Input for this task

※

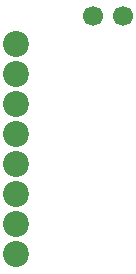
<source format=gbr>
%TF.GenerationSoftware,KiCad,Pcbnew,7.0.7-7.0.7~ubuntu22.04.1*%
%TF.CreationDate,2024-01-20T09:28:12-05:00*%
%TF.ProjectId,das_blinkenlights_v2,6461735f-626c-4696-9e6b-656e6c696768,rev?*%
%TF.SameCoordinates,Original*%
%TF.FileFunction,Soldermask,Bot*%
%TF.FilePolarity,Negative*%
%FSLAX46Y46*%
G04 Gerber Fmt 4.6, Leading zero omitted, Abs format (unit mm)*
G04 Created by KiCad (PCBNEW 7.0.7-7.0.7~ubuntu22.04.1) date 2024-01-20 09:28:12*
%MOMM*%
%LPD*%
G01*
G04 APERTURE LIST*
%ADD10C,1.700000*%
%ADD11C,2.200000*%
G04 APERTURE END LIST*
D10*
%TO.C,J2*%
X136017000Y-96647000D03*
X138557000Y-96647000D03*
%TD*%
D11*
%TO.C,J1*%
X129540000Y-99060000D03*
X129540000Y-101600000D03*
X129540000Y-104140000D03*
X129540000Y-106680000D03*
X129540000Y-109220000D03*
X129540000Y-111760000D03*
X129540000Y-114300000D03*
X129540000Y-116840000D03*
%TD*%
M02*

</source>
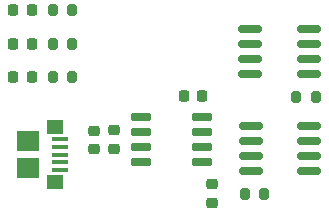
<source format=gbr>
%TF.GenerationSoftware,KiCad,Pcbnew,7.0.2*%
%TF.CreationDate,2023-06-02T20:19:36-04:00*%
%TF.ProjectId,Zaelio_USB_YHP,5a61656c-696f-45f5-9553-425f5948502e,rev?*%
%TF.SameCoordinates,Original*%
%TF.FileFunction,Paste,Top*%
%TF.FilePolarity,Positive*%
%FSLAX46Y46*%
G04 Gerber Fmt 4.6, Leading zero omitted, Abs format (unit mm)*
G04 Created by KiCad (PCBNEW 7.0.2) date 2023-06-02 20:19:36*
%MOMM*%
%LPD*%
G01*
G04 APERTURE LIST*
G04 Aperture macros list*
%AMRoundRect*
0 Rectangle with rounded corners*
0 $1 Rounding radius*
0 $2 $3 $4 $5 $6 $7 $8 $9 X,Y pos of 4 corners*
0 Add a 4 corners polygon primitive as box body*
4,1,4,$2,$3,$4,$5,$6,$7,$8,$9,$2,$3,0*
0 Add four circle primitives for the rounded corners*
1,1,$1+$1,$2,$3*
1,1,$1+$1,$4,$5*
1,1,$1+$1,$6,$7*
1,1,$1+$1,$8,$9*
0 Add four rect primitives between the rounded corners*
20,1,$1+$1,$2,$3,$4,$5,0*
20,1,$1+$1,$4,$5,$6,$7,0*
20,1,$1+$1,$6,$7,$8,$9,0*
20,1,$1+$1,$8,$9,$2,$3,0*%
G04 Aperture macros list end*
%ADD10RoundRect,0.150000X-0.725000X-0.150000X0.725000X-0.150000X0.725000X0.150000X-0.725000X0.150000X0*%
%ADD11RoundRect,0.200000X0.200000X0.275000X-0.200000X0.275000X-0.200000X-0.275000X0.200000X-0.275000X0*%
%ADD12RoundRect,0.218750X-0.218750X-0.256250X0.218750X-0.256250X0.218750X0.256250X-0.218750X0.256250X0*%
%ADD13RoundRect,0.225000X0.225000X0.250000X-0.225000X0.250000X-0.225000X-0.250000X0.225000X-0.250000X0*%
%ADD14RoundRect,0.150000X0.825000X0.150000X-0.825000X0.150000X-0.825000X-0.150000X0.825000X-0.150000X0*%
%ADD15RoundRect,0.150000X-0.825000X-0.150000X0.825000X-0.150000X0.825000X0.150000X-0.825000X0.150000X0*%
%ADD16RoundRect,0.200000X-0.200000X-0.275000X0.200000X-0.275000X0.200000X0.275000X-0.200000X0.275000X0*%
%ADD17RoundRect,0.225000X-0.250000X0.225000X-0.250000X-0.225000X0.250000X-0.225000X0.250000X0.225000X0*%
%ADD18R,1.400000X0.400000*%
%ADD19R,1.450000X1.150000*%
%ADD20R,1.900000X1.750000*%
G04 APERTURE END LIST*
D10*
%TO.C,U4*%
X123415000Y-57255000D03*
X123415000Y-58525000D03*
X123415000Y-59795000D03*
X123415000Y-61065000D03*
X128565000Y-61065000D03*
X128565000Y-59795000D03*
X128565000Y-58525000D03*
X128565000Y-57255000D03*
%TD*%
D11*
%TO.C,R4*%
X117580000Y-51060000D03*
X115930000Y-51060000D03*
%TD*%
D12*
%TO.C,D2*%
X112582500Y-51080000D03*
X114157500Y-51080000D03*
%TD*%
D13*
%TO.C,C1*%
X128585000Y-55510000D03*
X127035000Y-55510000D03*
%TD*%
D12*
%TO.C,D1*%
X112582500Y-48220000D03*
X114157500Y-48220000D03*
%TD*%
D14*
%TO.C,U1*%
X137615000Y-53615000D03*
X137615000Y-52345000D03*
X137615000Y-51075000D03*
X137615000Y-49805000D03*
X132665000Y-49805000D03*
X132665000Y-51075000D03*
X132665000Y-52345000D03*
X132665000Y-53615000D03*
%TD*%
D15*
%TO.C,U2*%
X132735000Y-58005000D03*
X132735000Y-59275000D03*
X132735000Y-60545000D03*
X132735000Y-61815000D03*
X137685000Y-61815000D03*
X137685000Y-60545000D03*
X137685000Y-59275000D03*
X137685000Y-58005000D03*
%TD*%
D16*
%TO.C,R2*%
X132185000Y-63740000D03*
X133835000Y-63740000D03*
%TD*%
D17*
%TO.C,C3*%
X119480000Y-58405000D03*
X119480000Y-59955000D03*
%TD*%
D12*
%TO.C,D3*%
X112582500Y-53900000D03*
X114157500Y-53900000D03*
%TD*%
D11*
%TO.C,R3*%
X117580000Y-48220000D03*
X115930000Y-48220000D03*
%TD*%
D17*
%TO.C,C4*%
X121150000Y-58395000D03*
X121150000Y-59945000D03*
%TD*%
D18*
%TO.C,J2*%
X116530000Y-59145000D03*
X116530000Y-59795000D03*
X116530000Y-60445000D03*
X116530000Y-61095000D03*
X116530000Y-61745000D03*
D19*
X116110000Y-58125000D03*
D20*
X113880000Y-59320000D03*
X113880000Y-61570000D03*
D19*
X116110000Y-62765000D03*
%TD*%
D11*
%TO.C,R5*%
X117580000Y-53900000D03*
X115930000Y-53900000D03*
%TD*%
D16*
%TO.C,R1*%
X136560000Y-55550000D03*
X138210000Y-55550000D03*
%TD*%
D17*
%TO.C,C2*%
X129470000Y-62955000D03*
X129470000Y-64505000D03*
%TD*%
M02*

</source>
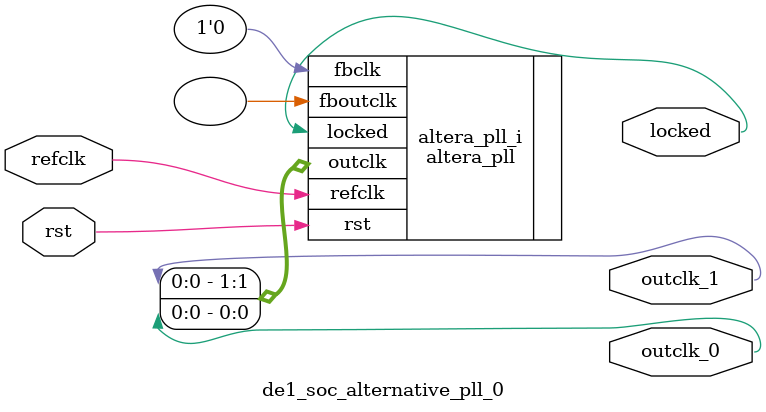
<source format=v>
`timescale 1ns/10ps
module  de1_soc_alternative_pll_0(

	// interface 'refclk'
	input wire refclk,

	// interface 'reset'
	input wire rst,

	// interface 'outclk0'
	output wire outclk_0,

	// interface 'outclk1'
	output wire outclk_1,

	// interface 'locked'
	output wire locked
);

	altera_pll #(
		.fractional_vco_multiplier("false"),
		.reference_clock_frequency("50.0 MHz"),
		.operation_mode("direct"),
		.number_of_clocks(2),
		.output_clock_frequency0("50.000000 MHz"),
		.phase_shift0("0 ps"),
		.duty_cycle0(50),
		.output_clock_frequency1("50.000000 MHz"),
		.phase_shift1("3000 ps"),
		.duty_cycle1(50),
		.output_clock_frequency2("0 MHz"),
		.phase_shift2("0 ps"),
		.duty_cycle2(50),
		.output_clock_frequency3("0 MHz"),
		.phase_shift3("0 ps"),
		.duty_cycle3(50),
		.output_clock_frequency4("0 MHz"),
		.phase_shift4("0 ps"),
		.duty_cycle4(50),
		.output_clock_frequency5("0 MHz"),
		.phase_shift5("0 ps"),
		.duty_cycle5(50),
		.output_clock_frequency6("0 MHz"),
		.phase_shift6("0 ps"),
		.duty_cycle6(50),
		.output_clock_frequency7("0 MHz"),
		.phase_shift7("0 ps"),
		.duty_cycle7(50),
		.output_clock_frequency8("0 MHz"),
		.phase_shift8("0 ps"),
		.duty_cycle8(50),
		.output_clock_frequency9("0 MHz"),
		.phase_shift9("0 ps"),
		.duty_cycle9(50),
		.output_clock_frequency10("0 MHz"),
		.phase_shift10("0 ps"),
		.duty_cycle10(50),
		.output_clock_frequency11("0 MHz"),
		.phase_shift11("0 ps"),
		.duty_cycle11(50),
		.output_clock_frequency12("0 MHz"),
		.phase_shift12("0 ps"),
		.duty_cycle12(50),
		.output_clock_frequency13("0 MHz"),
		.phase_shift13("0 ps"),
		.duty_cycle13(50),
		.output_clock_frequency14("0 MHz"),
		.phase_shift14("0 ps"),
		.duty_cycle14(50),
		.output_clock_frequency15("0 MHz"),
		.phase_shift15("0 ps"),
		.duty_cycle15(50),
		.output_clock_frequency16("0 MHz"),
		.phase_shift16("0 ps"),
		.duty_cycle16(50),
		.output_clock_frequency17("0 MHz"),
		.phase_shift17("0 ps"),
		.duty_cycle17(50),
		.pll_type("General"),
		.pll_subtype("General")
	) altera_pll_i (
		.rst	(rst),
		.outclk	({outclk_1, outclk_0}),
		.locked	(locked),
		.fboutclk	( ),
		.fbclk	(1'b0),
		.refclk	(refclk)
	);
endmodule


</source>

※

Task requirements
Lines of the data above that include the string "FileFunction" must each be copied.

Task output
%TF.FileFunction,Soldermask,Bot*%
%TF.FileFunction,Paste,Top*%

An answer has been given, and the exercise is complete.